Go (1999)

Go (dir. Doug Liman, 1999)

It has been twenty five years since the release of Pulp Fiction. That film and the rest of Quentin Tarantino’s directorial work have been canonized, and rightfully so, I think. They are formally audacious, memorable, and strangely inimitable given how many aspects of the films are homages, lifts, recontextualizations, and straight ripoffs of other work.

That, of course, did not stop literally everyone from trying to do just that in the second half of the nineties. The Tarantino knockoff was practically its own subgenre, self-aware crime stories with heightened characters, clever dialogue, and discussions of pop cultural ephemera to establish that, yes, these guys do occasionally think about something other than murder and mayhem. Among the films that fit this mold are Things to Do in Denver When You’re Dead, Suicide Kings, 2 Days in the Valley, The Way of the Gun, and the film I will be discussing here: the Christmas set crime comedy Go.

Directed by Swingers helmer Doug Liman from a script by John August, Go could uncharitably be called Pulp Fiction for morons. This is unfair. A better way to put it is that is Pulp Fiction about morons. Set during the Christmas holiday in Los Angeles and Las Vegas, it follows three interlocking stories about individuals involved to varying degrees in nineties drug culture.

The first concerns Ronna (Sarah Polley), a cashier at a supermarket who is about to be evicted from her apartment. Her British coworker and sometimes ecstasy dealer Simon (Desmond Askew) has fucked off to Las Vegas for a couple of days. When Adam and Zack (Scott Wolf and Jay Mohr) approach her to purchase some product, Ronna sees a way out of her predicament. With her coworkers Claire and Manny (Katie Holmes and Nathan Bexton), she convinces menacing, but hot drug supplier Todd Gaines (Timothy Olyphant) to sell to her.

Things spiral out from there.

Meanwhile in Las Vegas, Simon, who is the literal dumbest man alive, is having some very broish misadventures with Marcus (Taye Diggs) and fellow travel companions Tiny and Singh (Breckin Meyer and James Duval). This includes but is not limited to: stealing Todd Gaines’s credit card to get a better rate at a hotel, having a threesome that results in a hotel room going up in flames, violations of strip club etiquette, mishandling of a firearm, and a high speed pursuit by J.E. Freeman, who brings a similar energy here as he did as the Dane in Miller’s Crossing. It is by far the weakest section of the film, mostly because Simon is an insufferable character.

The third and final story revolves around Adam and Zack, a pair of television actors and a closeted couple who have been coerced by Burke (William Fichtner), an LAPD narcotics officer, into setting up a sting on their dealer. It doesn’t matter to him if it’s Simon or Ronna, so long as he can get to their supplier Todd. This sting leads to something much stranger as the pair are invited to a Christmas dinner by Burke and his wife Irene (Jane Krakowski).
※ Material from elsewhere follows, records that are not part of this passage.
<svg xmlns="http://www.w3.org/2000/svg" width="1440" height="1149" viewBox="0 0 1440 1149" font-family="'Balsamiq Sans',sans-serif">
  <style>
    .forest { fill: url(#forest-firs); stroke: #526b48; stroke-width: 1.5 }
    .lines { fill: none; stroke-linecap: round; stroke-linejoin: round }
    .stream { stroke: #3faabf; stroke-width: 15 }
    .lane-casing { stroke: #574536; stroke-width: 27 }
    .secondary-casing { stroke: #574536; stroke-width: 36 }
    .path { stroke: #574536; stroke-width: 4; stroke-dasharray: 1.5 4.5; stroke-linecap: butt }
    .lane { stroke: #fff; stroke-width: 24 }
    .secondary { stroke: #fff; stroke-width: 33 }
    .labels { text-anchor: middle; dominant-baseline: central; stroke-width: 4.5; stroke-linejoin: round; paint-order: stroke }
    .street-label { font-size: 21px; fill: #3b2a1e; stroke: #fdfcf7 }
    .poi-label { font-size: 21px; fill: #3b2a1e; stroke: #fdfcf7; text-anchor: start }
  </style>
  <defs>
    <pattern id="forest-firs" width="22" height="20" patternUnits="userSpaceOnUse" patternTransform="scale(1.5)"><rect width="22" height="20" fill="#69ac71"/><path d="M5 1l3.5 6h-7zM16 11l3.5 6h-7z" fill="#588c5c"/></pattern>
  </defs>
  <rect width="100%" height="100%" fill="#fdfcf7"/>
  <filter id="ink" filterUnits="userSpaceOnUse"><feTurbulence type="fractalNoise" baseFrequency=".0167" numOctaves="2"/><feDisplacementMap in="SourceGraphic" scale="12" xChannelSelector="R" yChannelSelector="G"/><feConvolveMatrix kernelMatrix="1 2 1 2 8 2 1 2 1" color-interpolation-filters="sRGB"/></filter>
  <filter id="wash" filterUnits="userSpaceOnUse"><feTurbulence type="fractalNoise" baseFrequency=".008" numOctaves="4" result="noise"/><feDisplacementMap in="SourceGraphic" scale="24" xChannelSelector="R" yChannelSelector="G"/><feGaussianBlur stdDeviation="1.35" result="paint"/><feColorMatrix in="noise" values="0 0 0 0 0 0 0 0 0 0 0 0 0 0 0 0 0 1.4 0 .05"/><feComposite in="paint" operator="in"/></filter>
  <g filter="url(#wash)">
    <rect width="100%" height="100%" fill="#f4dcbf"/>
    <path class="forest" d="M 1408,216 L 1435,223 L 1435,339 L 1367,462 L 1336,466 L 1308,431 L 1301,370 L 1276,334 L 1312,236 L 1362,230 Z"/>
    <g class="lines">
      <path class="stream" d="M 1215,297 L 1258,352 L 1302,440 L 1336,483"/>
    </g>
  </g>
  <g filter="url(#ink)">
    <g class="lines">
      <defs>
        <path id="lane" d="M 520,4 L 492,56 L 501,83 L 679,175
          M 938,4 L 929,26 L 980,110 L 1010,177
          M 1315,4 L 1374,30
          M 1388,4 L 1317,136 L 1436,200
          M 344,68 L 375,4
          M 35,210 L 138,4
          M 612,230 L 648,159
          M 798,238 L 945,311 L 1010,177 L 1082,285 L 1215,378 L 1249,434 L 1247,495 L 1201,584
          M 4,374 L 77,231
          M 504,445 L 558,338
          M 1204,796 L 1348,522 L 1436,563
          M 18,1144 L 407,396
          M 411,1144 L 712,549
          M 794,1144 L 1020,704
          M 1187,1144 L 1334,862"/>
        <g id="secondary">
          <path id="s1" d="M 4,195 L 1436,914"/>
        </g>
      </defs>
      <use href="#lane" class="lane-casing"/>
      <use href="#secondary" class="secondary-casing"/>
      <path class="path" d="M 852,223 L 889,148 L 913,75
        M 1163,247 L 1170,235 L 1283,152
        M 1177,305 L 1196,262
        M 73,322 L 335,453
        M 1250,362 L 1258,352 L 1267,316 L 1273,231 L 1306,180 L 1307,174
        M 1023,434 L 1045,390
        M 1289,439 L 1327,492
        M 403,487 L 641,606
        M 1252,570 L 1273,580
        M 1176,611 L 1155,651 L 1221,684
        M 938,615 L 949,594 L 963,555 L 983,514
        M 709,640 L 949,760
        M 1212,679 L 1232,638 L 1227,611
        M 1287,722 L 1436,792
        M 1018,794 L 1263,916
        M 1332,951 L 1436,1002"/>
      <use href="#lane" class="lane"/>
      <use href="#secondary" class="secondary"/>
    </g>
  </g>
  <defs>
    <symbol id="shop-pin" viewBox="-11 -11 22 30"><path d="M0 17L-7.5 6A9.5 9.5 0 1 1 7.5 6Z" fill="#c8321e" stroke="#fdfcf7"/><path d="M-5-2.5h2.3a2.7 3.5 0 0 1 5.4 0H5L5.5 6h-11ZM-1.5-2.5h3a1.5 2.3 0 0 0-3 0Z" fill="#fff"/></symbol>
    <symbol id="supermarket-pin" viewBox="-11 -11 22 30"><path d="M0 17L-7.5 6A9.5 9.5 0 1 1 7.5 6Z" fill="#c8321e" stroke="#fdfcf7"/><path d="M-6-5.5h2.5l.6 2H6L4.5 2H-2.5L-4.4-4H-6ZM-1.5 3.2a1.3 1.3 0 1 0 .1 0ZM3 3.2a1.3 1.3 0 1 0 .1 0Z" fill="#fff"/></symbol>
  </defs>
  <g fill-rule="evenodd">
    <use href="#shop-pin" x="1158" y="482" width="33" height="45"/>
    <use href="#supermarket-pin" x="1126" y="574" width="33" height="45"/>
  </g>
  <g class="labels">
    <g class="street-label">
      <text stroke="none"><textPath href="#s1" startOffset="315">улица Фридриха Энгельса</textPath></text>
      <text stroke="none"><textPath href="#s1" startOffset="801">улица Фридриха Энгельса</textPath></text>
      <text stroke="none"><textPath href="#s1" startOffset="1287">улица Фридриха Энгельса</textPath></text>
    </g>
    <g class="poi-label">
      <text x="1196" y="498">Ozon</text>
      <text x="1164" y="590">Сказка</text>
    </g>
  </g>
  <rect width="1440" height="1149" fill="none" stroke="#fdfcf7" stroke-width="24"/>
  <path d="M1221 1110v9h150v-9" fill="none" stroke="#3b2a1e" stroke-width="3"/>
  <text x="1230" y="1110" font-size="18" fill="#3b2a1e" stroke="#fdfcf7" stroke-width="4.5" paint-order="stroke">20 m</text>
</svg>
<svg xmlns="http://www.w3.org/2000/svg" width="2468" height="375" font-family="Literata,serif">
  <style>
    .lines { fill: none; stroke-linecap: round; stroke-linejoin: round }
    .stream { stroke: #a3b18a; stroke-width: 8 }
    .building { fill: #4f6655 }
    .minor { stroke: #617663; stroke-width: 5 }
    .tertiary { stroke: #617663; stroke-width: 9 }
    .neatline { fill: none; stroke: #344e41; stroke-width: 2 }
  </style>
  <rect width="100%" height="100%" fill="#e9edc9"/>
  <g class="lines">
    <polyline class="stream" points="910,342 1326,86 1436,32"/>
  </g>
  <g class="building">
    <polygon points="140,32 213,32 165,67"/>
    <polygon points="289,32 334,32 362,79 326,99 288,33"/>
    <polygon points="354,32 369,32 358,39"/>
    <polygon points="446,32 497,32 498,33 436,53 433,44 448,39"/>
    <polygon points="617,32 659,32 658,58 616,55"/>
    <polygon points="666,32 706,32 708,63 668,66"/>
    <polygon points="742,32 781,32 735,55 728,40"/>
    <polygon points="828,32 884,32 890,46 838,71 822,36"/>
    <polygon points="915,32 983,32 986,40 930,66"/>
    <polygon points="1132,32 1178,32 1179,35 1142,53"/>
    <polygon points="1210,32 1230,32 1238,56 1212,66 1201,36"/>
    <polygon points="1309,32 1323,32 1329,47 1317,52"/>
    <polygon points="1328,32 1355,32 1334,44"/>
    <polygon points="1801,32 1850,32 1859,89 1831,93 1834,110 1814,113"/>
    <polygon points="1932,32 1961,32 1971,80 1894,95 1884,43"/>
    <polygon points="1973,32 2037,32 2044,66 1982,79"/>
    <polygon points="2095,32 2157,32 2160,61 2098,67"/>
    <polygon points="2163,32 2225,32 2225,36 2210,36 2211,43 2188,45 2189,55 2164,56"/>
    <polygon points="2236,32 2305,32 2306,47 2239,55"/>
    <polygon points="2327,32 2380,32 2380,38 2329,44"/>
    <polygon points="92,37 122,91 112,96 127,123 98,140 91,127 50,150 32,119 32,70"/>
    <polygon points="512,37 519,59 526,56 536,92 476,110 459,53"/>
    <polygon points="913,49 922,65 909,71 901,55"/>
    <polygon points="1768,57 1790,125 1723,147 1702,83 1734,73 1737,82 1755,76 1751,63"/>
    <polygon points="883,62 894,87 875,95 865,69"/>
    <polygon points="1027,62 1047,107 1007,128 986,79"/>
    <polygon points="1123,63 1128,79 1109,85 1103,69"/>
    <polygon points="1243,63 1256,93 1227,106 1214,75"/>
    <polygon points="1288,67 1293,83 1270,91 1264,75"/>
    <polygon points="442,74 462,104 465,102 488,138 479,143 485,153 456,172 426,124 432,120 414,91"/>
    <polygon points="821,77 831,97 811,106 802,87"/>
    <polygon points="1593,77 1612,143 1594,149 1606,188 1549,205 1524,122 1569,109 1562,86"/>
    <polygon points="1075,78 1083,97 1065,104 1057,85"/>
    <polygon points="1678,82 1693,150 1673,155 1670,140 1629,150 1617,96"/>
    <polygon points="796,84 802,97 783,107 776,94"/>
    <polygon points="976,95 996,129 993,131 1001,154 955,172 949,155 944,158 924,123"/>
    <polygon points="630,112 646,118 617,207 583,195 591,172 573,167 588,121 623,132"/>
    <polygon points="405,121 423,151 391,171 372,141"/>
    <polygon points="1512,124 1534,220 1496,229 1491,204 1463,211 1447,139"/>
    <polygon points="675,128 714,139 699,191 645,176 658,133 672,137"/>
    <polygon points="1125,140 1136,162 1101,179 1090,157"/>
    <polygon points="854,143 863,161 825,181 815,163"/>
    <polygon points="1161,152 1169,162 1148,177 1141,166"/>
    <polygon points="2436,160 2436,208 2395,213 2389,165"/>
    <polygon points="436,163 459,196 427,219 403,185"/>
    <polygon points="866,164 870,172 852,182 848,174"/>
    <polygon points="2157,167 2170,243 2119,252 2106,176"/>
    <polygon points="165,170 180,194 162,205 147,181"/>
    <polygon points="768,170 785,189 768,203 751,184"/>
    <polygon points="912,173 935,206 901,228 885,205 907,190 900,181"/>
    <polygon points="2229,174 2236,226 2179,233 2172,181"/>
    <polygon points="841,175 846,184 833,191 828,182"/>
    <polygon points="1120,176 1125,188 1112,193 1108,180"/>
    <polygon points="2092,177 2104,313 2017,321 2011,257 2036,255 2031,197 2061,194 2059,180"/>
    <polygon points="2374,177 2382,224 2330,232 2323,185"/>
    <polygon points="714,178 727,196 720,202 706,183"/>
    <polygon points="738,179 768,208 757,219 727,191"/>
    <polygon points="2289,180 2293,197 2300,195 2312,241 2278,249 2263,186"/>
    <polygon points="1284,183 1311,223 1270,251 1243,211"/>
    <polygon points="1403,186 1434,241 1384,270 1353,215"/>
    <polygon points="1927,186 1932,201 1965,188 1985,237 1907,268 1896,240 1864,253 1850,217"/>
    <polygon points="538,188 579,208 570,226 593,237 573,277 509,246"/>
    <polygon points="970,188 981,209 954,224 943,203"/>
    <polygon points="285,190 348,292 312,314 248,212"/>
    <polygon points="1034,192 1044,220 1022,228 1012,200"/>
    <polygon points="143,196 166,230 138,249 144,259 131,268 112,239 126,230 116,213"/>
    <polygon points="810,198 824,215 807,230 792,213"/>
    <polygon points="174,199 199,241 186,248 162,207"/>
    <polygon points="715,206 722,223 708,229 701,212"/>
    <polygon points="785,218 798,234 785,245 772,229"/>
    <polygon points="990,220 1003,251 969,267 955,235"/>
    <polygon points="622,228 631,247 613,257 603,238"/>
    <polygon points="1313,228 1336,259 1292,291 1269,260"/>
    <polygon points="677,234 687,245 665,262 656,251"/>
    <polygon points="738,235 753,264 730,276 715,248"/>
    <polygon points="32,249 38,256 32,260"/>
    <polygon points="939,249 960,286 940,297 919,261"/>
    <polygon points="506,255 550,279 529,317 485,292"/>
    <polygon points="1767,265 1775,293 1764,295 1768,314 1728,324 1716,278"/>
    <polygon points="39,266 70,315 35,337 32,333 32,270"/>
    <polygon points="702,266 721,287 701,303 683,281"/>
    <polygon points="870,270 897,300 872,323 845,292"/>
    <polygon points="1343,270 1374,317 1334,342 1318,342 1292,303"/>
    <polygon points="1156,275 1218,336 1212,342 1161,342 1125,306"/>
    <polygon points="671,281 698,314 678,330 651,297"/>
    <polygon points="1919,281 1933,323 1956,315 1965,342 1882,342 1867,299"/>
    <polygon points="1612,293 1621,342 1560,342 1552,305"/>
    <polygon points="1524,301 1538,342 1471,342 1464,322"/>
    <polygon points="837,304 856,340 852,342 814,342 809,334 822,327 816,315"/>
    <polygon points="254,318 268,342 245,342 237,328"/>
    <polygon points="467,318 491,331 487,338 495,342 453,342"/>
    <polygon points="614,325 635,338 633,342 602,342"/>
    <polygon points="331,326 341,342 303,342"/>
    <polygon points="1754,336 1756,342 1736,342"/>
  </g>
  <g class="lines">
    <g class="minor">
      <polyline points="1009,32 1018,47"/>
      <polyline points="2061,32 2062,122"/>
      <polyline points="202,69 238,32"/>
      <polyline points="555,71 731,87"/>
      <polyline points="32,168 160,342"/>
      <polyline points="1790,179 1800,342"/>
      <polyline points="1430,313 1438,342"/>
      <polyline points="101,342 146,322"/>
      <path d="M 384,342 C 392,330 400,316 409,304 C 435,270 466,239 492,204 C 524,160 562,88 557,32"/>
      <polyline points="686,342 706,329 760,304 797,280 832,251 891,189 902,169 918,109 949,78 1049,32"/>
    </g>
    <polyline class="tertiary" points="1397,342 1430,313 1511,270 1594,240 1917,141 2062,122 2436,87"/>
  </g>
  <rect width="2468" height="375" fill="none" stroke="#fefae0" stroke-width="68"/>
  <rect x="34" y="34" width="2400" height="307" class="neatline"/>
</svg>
At first it seems like they are swingers, but they are something much darker…

Go sets itself apart from the other post-Tarantino crime films of the decade mostly by its breeziness. The stakes, even when they have potentially lethal consequences, feel much lower than other films or than anything by Tarantino himself. Part of this is the rave subculture that serves as a backdrop for two of the stories, and part of it is due to the younger protagonists. It also helps that the cast are well suited to the film. Sarah Polley is probably a better writer and director than an actor, but she’s great as Ronna. William Fichtner is threatening, but more so from his eccentricities. And then there’s Timothy Olyphant, who became a star before our eyes playing the part of Todd Gaines. Who doesn’t love a drug dealer, shirtless and in a Santa hat, quoting The Breakfast Club with pure menace? Or for that matter, a drug dealer who hates The Family Circus, but reads it every day anyway. Is it contrived? Yeah, but who cares? So is everything else in this neon landscape.